As part of the bailouts of AIG and Bear Stearns, the Federal Reserve Bank of New York spent more than $70 billion to buy toxic assets the companies owned. Last week, prompted by a lawsuit filed by Bloomberg News, the Fed finally told the world exactly what it bought.
The Fed now owns loans to Hilton hotels in Hawaii, Puerto Rico, Malaysia and Trinidad. It owns loans to the Miami airport, and the Civic Opera House in Chicago.
It also owned a loan to Crossroads Mall in Oklahoma City. Then, when the owners of the mall couldn't make the payments, the Fed foreclosed. So now it owns the mall, which includes a Chick-fil-A and an AMC theater.
The mall's for sale — cheap! "This lender owned distressed asset ... can be purchased at far below replacement cost," the listing says.

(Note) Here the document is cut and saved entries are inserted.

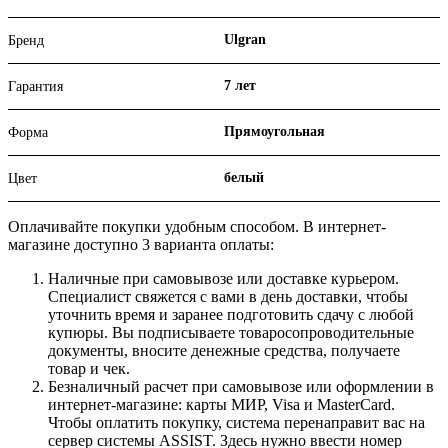
Ulgran
Бренд
7 лет
Гарантия
Прямоугольная
Форма
белый
Цвет
Оплачивайте покупки удобным способом. В интернет-
магазине доступно 3 варианта оплаты:
Наличные при самовывозе или доставке курьером.
Специалист свяжется с вами в день доставки, чтобы
уточнить время и заранее подготовить сдачу с любой
купюры. Вы подписываете товаросопроводительные
документы, вносите денежные средства, получаете
товар и чек.
Безналичный расчет при самовывозе или оформлении в
интернет-магазине: карты МИР, Visa и MasterCard.
Чтобы оплатить покупку, система перенаправит вас на
сервер системы ASSIST. Здесь нужно ввести номер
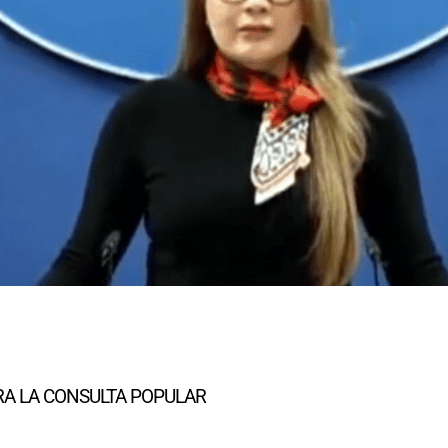
RA LA CONSULTA POPULAR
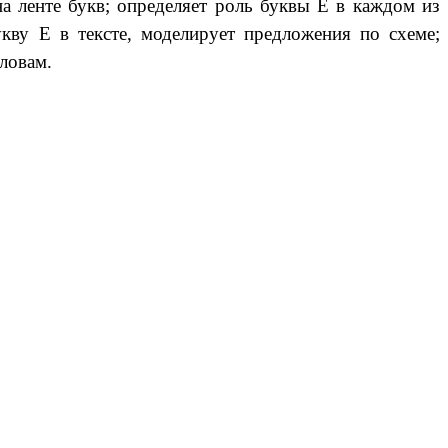
а ленте букв; определяет роль буквы Е в каждом из
укву Е в тексте, моделирует предложения по схеме;
словам.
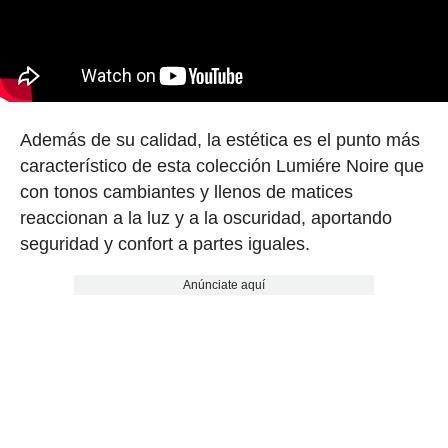
Además de su calidad, la estética es el punto más
característico de esta colección Lumiére Noire que
con tonos cambiantes y llenos de matices
reaccionan a la luz y a la oscuridad, aportando
seguridad y confort a partes iguales.
Anúnciate aquí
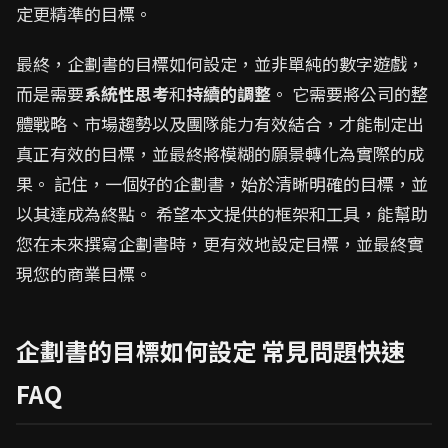
定更精準的目標。
最終，企劃書的目標如何設定，並非單純的數字遊戲，
而是需要
系統性思考
和
持續的調整
。 它需要將公司的整
體戰略、市場趨勢以及團隊能力有效結合，才能制定出
真正有效的目標，並最終將模糊的願景轉化為實際的成
果。 記住，一個好的企劃書，始於清晰明確的目標，並
以其達成為終點。 希望本文提供的框架和工具，能幫助
您在未來撰寫企劃書時，更有效地設定目標，並最終實
現您的商業目標。
企劃書的目標如何設定 常見問題快速
FAQ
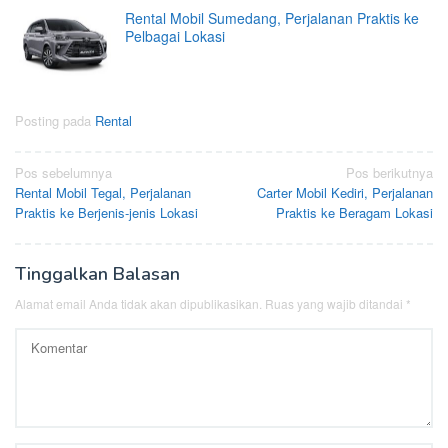
Rental Mobil Sumedang, Perjalanan Praktis ke
Pelbagai Lokasi
Posting pada
Rental
Navigasi
Pos sebelumnya
Pos berikutnya
Rental Mobil Tegal, Perjalanan
Carter Mobil Kediri, Perjalanan
pos
Praktis ke Berjenis-jenis Lokasi
Praktis ke Beragam Lokasi
Tinggalkan Balasan
Alamat email Anda tidak akan dipublikasikan.
Ruas yang wajib ditandai
*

The Fed also owns credit-default swaps — basically, insurance policies that pay off if a borrower defaults on a loan. It holds swaps on the debt of Florida schools, and on debt owed by California and Nevada. So the Fed would profit if one of those states defaulted on its debt.
Here's how Vincent Reinhart, a former Fed economist who now works at the American Enterprise Institute, describes the odd state of the bank's balance sheet:
"You should have the image of Chairman Ben Bernanke flying to a speaking engagement," Reinhart says. "And he can look out the window and look down and say, 'Boy, I own a piece of that, I own a piece of that, I own a piece of that, I own a piece of that.' "

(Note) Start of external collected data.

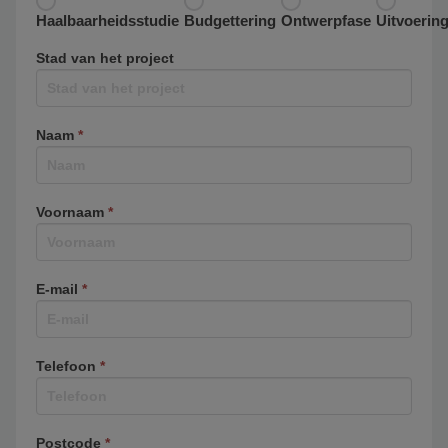
Haalbaarheidsstudie
Budgettering
Ontwerpfase
Uitvoerin
Stad van het project
Naam
*
Voornaam
*
E-mail
*
Telefoon
*
Postcode
*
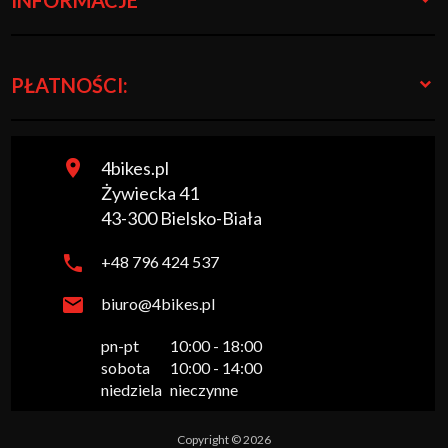
INFORMACJE
PŁATNOŚCI:
4bikes.pl
Żywiecka 41
43-300
Bielsko-Biała
+48 796 424 537
biuro@4bikes.pl
pn-pt

10:00 - 18:00

sobota

10:00 - 14:00

niedziela
nieczynne
Copyright © 2026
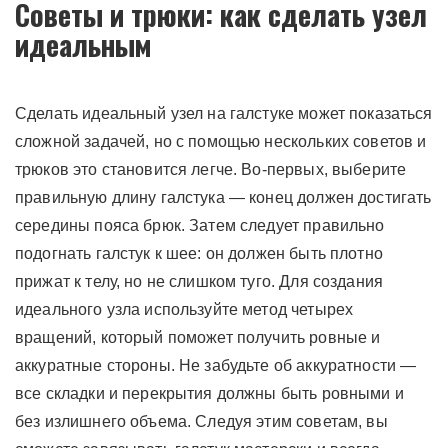
Советы и трюки: как сделать узел
идеальным
Сделать идеальный узел на галстуке может показаться
сложной задачей, но с помощью нескольких советов и
трюков это становится легче. Во-первых, выберите
правильную длину галстука — конец должен достигать
середины пояса брюк. Затем следует правильно
подогнать галстук к шее: он должен быть плотно
прижат к телу, но не слишком туго. Для создания
идеального узла используйте метод четырех
вращений, который поможет получить ровные и
аккуратные стороны. Не забудьте об аккуратности —
все складки и перекрытия должны быть ровными и
без излишнего объема. Следуя этим советам, вы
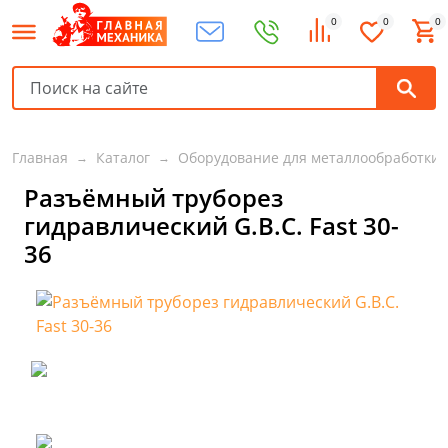
0
0
0
Главная
Каталог
Оборудование для металлообработки
Разъёмный труборез
гидравлический G.B.C. Fast 30-
36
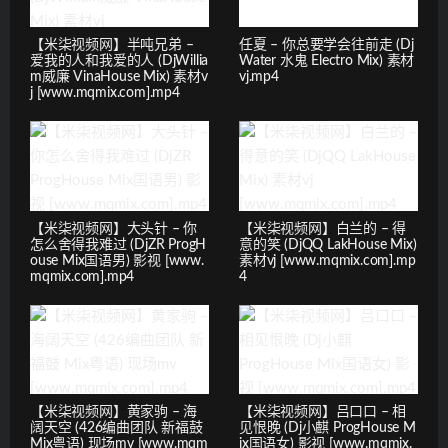
【米柒视频网】半吨兄弟 –
任夏 – 你总要学会往前走 (Dj
爱我的人和我爱的人 (DjWillia
Water 水鬼 Electro Mix) 素材
m威廉 VinaHouse Mix) 素材v
vj.mp4
j [www.mqmix.com].mp4
【米柒视频网】大头针 – 你
【米柒视频网】白兰的 – 得
怎么舍得我难过 (DjZR ProgH
意的笑 (DjQQ LakHouse Mix)
ouse Mix国语男) 影视 [www.
素材vj [www.mqmix.com].mp
mqmix.com].mp4
4
【米柒视频网】黄家驹 – 海
【米柒视频网】吕口口 – 相
阔天空 (426编曲团队 新福鼓
见恨晚 (Dj小麒 ProgHouse M
Mix粤语) 现场mv [www.mqm
ix国语女) 影视 [www.mqmix.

The New York Fed, which bundled the assets into special companies called Maiden Lane I, II and III, says it only bought the assets because the crisis was so extreme.

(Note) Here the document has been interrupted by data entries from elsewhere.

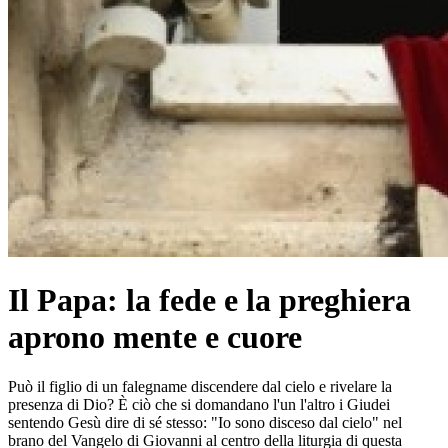
Il Papa: la fede e la preghiera
aprono mente e cuore
Può il figlio di un falegname discendere dal cielo e rivelare la
presenza di Dio? È ciò che si domandano l'un l'altro i Giudei
sentendo Gesù dire di sé stesso: "Io sono disceso dal cielo" nel
brano del Vangelo di Giovanni al centro della liturgia di questa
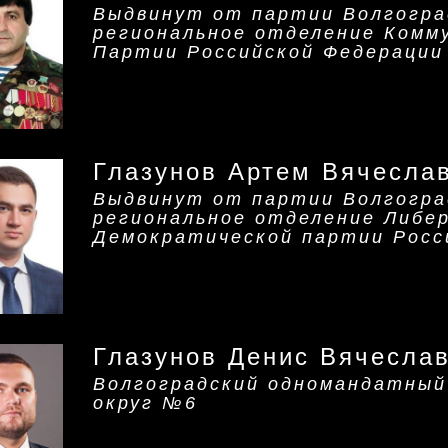
Выдвинут от партии Волгогра
региональное отделение Комм
Партии Российской Федерации
Глазунов Артем Вячесла
Выдвинут от партии Волгогра
региональное отделение Либер
Демократической партии Росс
Глазунов Денис Вячесла
Волгоградский одномандатный
округ №6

"We're not happy about it. These were special circumstances," says William Dudley, president of the New York Fed. "I did not expect as president of the New York Federal Reserve that I'd have to be worried about a mall in Oklahoma City."
The Fed is an independent entity, so it's not quite right to say that the purchases were funded with taxpayer money.
But the Maiden Lane purchases — which the Fed says were necessary to keep the financial system afloat — could wind up affecting us. Every year, the Fed passes profits on to taxpayers, via the Treasury. If the Fed winds up losing money on the Maiden Lane properties, that would mean less money flowing back to the Treasury.